I lost my mother in July of 2019 and I can honestly tell you that it took me several months to even begin to move past the pain and suffering that it caused.

Yet, after months of almost unimaginable pain, I felt myself start to feel some relief from the strong emotions I had been experiencing. As I meditated more I started relating to the experience more as a beautiful transition and less as a traumatic experience. I began to honor the tears I shed as salty little badges of love that I have and always will have for my mother. I even began to learn new things to honor her memory. Through these small actions, I have found a way to live alongside my loss.

Of course, certain dates – holidays, birthdays, the anniversary of their death – are particularly hard. Try to keep these dates pretty open and free of any commitments. Instead, maybe visit somewhere that holds happy memories, hang out with family or a close friend, or simply relax and do whatever fills your heart.

Conclusion

Although we can’t control what happens to us, we can control how we respond. Although transitions can be stressful, forcing us to give up the familiar, mindful life transitions can also drive us to create something new and wonderful in our lives.

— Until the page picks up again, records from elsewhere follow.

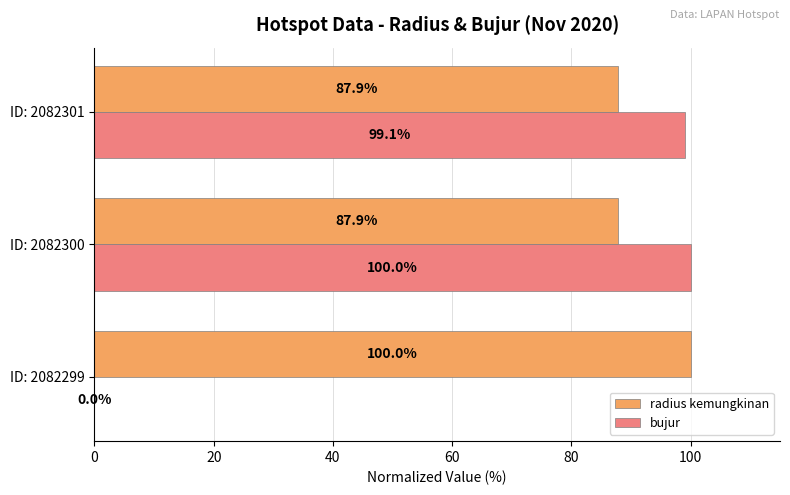

What is the highest value of the radius kemungkinan series?

100.0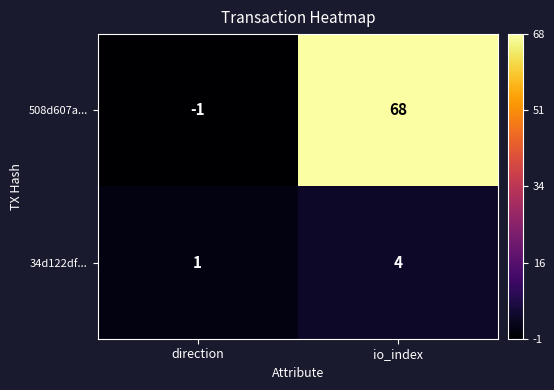

Reading left to right, what are all the values shown in this chart?

508d607a...: -1	68
34d122df...: 1	4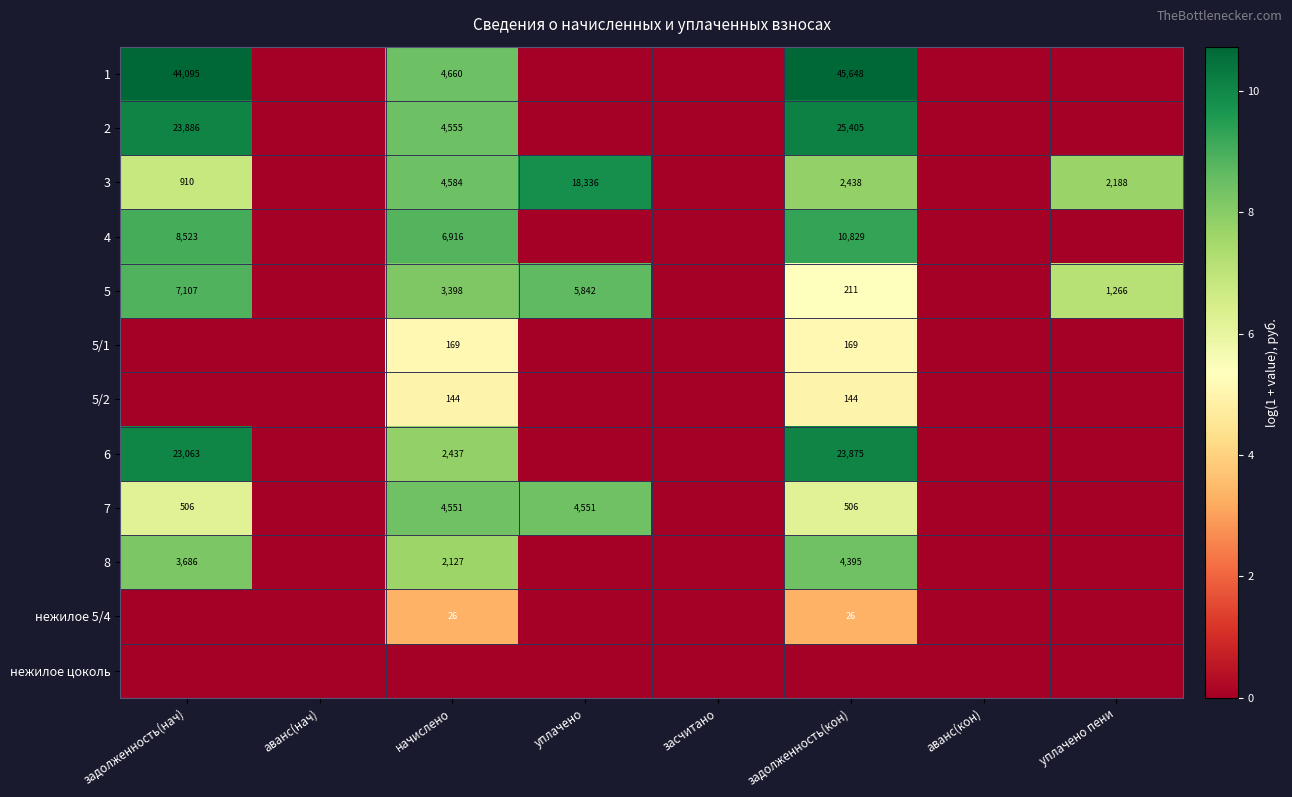

Is it true that 5 equals 66 at задолженность(кон)?

False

The next time you face a challenging life transition, remember to acknowledge your feelings with kindness and curiosity, remind yourself of the good things in your life, establish a self-care routine, embrace new possibilities, and relax. And if your stress persists, therapy may offer the support and insight needed to mitigate the impact of these changes and offer the opportunity for growth.

I hope this article serves you in coping with whatever changes life brings your way. Wishing you peace, comfort, and insight in all of your transitions.